Background: Antibiotics are frequently prescribed at the end of life, though the benefits and harms are not well understood.
Methods: We abstracted relevant findings from articles published in English in the past 25 years to answer questions generated by discussion among the authors and with stakeholders in Palliative Care and Infectious Diseases.
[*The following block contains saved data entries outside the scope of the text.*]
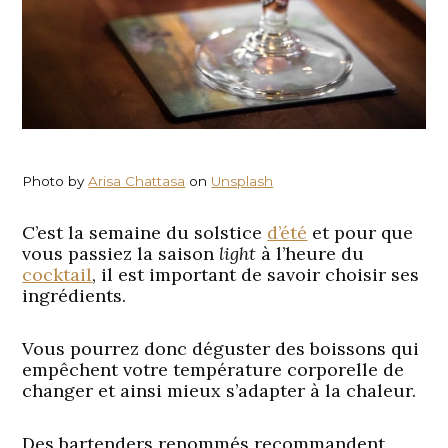
Photo by
Arisa Chattasa
on
Unsplash
C’est la semaine du solstice
d’été
et pour que
vous passiez la saison
light
à l’heure du
cocktail
, il est important de savoir choisir ses
ingrédients.
Vous pourrez donc déguster des boissons qui
empêchent votre température corporelle de
changer et ainsi mieux s’adapter à la chaleur.
Des bartenders renommés recommandent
Findings: Prescribing practices vary based on individual situation and geographic location. Patients with cancer and those hospitalized receive more antibiotics than those enrolled in outpatient hospice. Urinary tract infections and pulmonary infections are the most common conditions treated with antibiotics at the end of life -most often with penicillin derivatives and vancomycin in the hospital, fluoroquinolones in outpatient, and cephalosporins in both settings. When asked, patients most often prefer limiting antibiotics to symptom management at the end of life. Physicians' over-estimation of patient preference for antibiotics and the increased probability of misdiagnosis increases antibiotic prescription rates. Antibiotics can improve symptoms when used for specific diseases at the cost of drug reactions, resistant organisms, and delayed discharge. Antibiotic use has variable results on survival duration. Antimicrobial stewardship exists in hospital and long-term care facilities, but not outpatient hospice groups. Stewardship interventions could increase proper use of antibiotics, but more information is needed to apply these interventions to hospice groups.
Conclusions: Antibiotics at the end of life are impactful and efforts to educate patients and providers will be invaluable in optimizing care.
Keywords: antimicrobial stewardship; cancer; hospice; palliative.